I recently heard an interesting definition of success: “Living
a life that would make your 18-year-old self proud of who you’ve become.”
At 18 years old, our entire adult lives are ahead of us. We
have (probably) recently escaped high school and are eager, if not even a
little fearful, to begin the next chapter of our life. Maybe we were applying
to colleges or trying to get our first “real” job. We hadn’t yet been jaded by
the dead-end nine-to-five job nor had we been corrupted by the pressure and
politics surrounding many careers. We were naïve and full up hopes and dreams.
We were probably better at seeing the world for how we wanted it to be than how it
actually was. Many of us had grand plans for our futures.

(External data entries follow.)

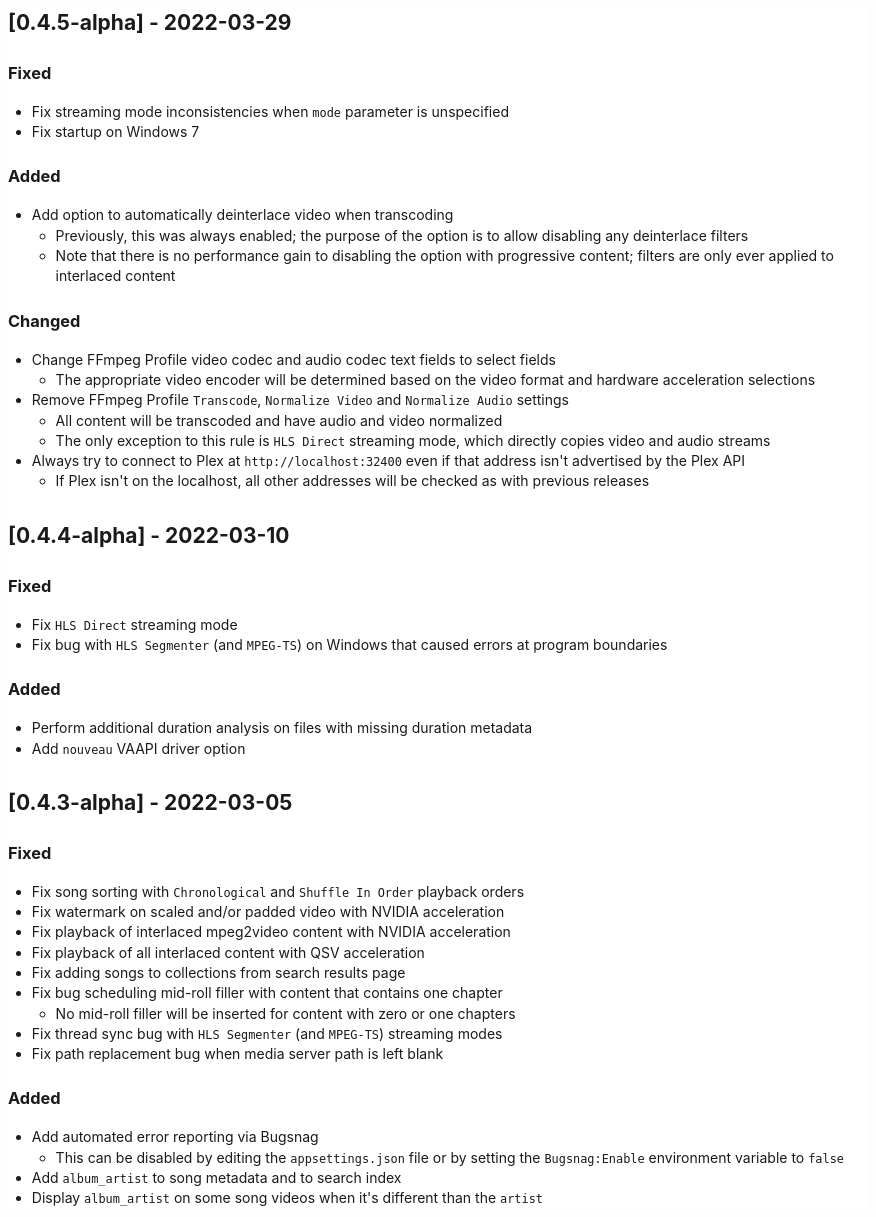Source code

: ## [0.4.5-alpha] - 2022-03-29
### Fixed
- Fix streaming mode inconsistencies when `mode` parameter is unspecified
- Fix startup on Windows 7

### Added
- Add option to automatically deinterlace video when transcoding
  - Previously, this was always enabled; the purpose of the option is to allow disabling any deinterlace filters
  - Note that there is no performance gain to disabling the option with progressive content; filters are only ever applied to interlaced content

### Changed
- Change FFmpeg Profile video codec and audio codec text fields to select fields
  - The appropriate video encoder will be determined based on the video format and hardware acceleration selections
- Remove FFmpeg Profile `Transcode`, `Normalize Video` and `Normalize Audio` settings
  - All content will be transcoded and have audio and video normalized
  - The only exception to this rule is `HLS Direct` streaming mode, which directly copies video and audio streams
- Always try to connect to Plex at `http://localhost:32400` even if that address isn't advertised by the Plex API
  - If Plex isn't on the localhost, all other addresses will be checked as with previous releases

## [0.4.4-alpha] - 2022-03-10
### Fixed
- Fix `HLS Direct` streaming mode
- Fix bug with `HLS Segmenter` (and `MPEG-TS`) on Windows that caused errors at program boundaries

### Added
- Perform additional duration analysis on files with missing duration metadata
- Add `nouveau` VAAPI driver option

## [0.4.3-alpha] - 2022-03-05
### Fixed
- Fix song sorting with `Chronological` and `Shuffle In Order` playback orders
- Fix watermark on scaled and/or padded video with NVIDIA acceleration
- Fix playback of interlaced mpeg2video content with NVIDIA acceleration
- Fix playback of all interlaced content with QSV acceleration
- Fix adding songs to collections from search results page
- Fix bug scheduling mid-roll filler with content that contains one chapter
  - No mid-roll filler will be inserted for content with zero or one chapters
- Fix thread sync bug with `HLS Segmenter` (and `MPEG-TS`) streaming modes
- Fix path replacement bug when media server path is left blank

### Added
- Add automated error reporting via Bugsnag
  - This can be disabled by editing the `appsettings.json` file or by setting the `Bugsnag:Enable` environment variable to `false`
- Add `album_artist` to song metadata and to search index
- Display `album_artist` on some song videos when it's different than the `artist`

How has that played out for you? While my life has certainly
not taken the course I thought it might and even hoped it would, I can say
there were many wonderful surprise twists and turns that took my life on a
better course than I had ever imagined. However, in light of the definition
above, I must ask myself, “Are those blessings in my life because of me or in
spite of me?”
I have thought about myself as an old man, looking back at
my life and weighing my choices and efforts, but I have not often thought about
how the innocent, wide eyed, 18 year-old-version of myself would view those
same things. It’s a new perspective to consider. Would he be frustrated with
the opportunities I’ve wasted over the last 20 years or be grateful for the ones
of which I took advantage? Would he look at me and think, “That is the man I want
to become!”? I hope to live in such a way that the young man I once was, peering
into the future, would be thrilled to age into the man I have become. Looks
like I’ve got some work to do, how about you?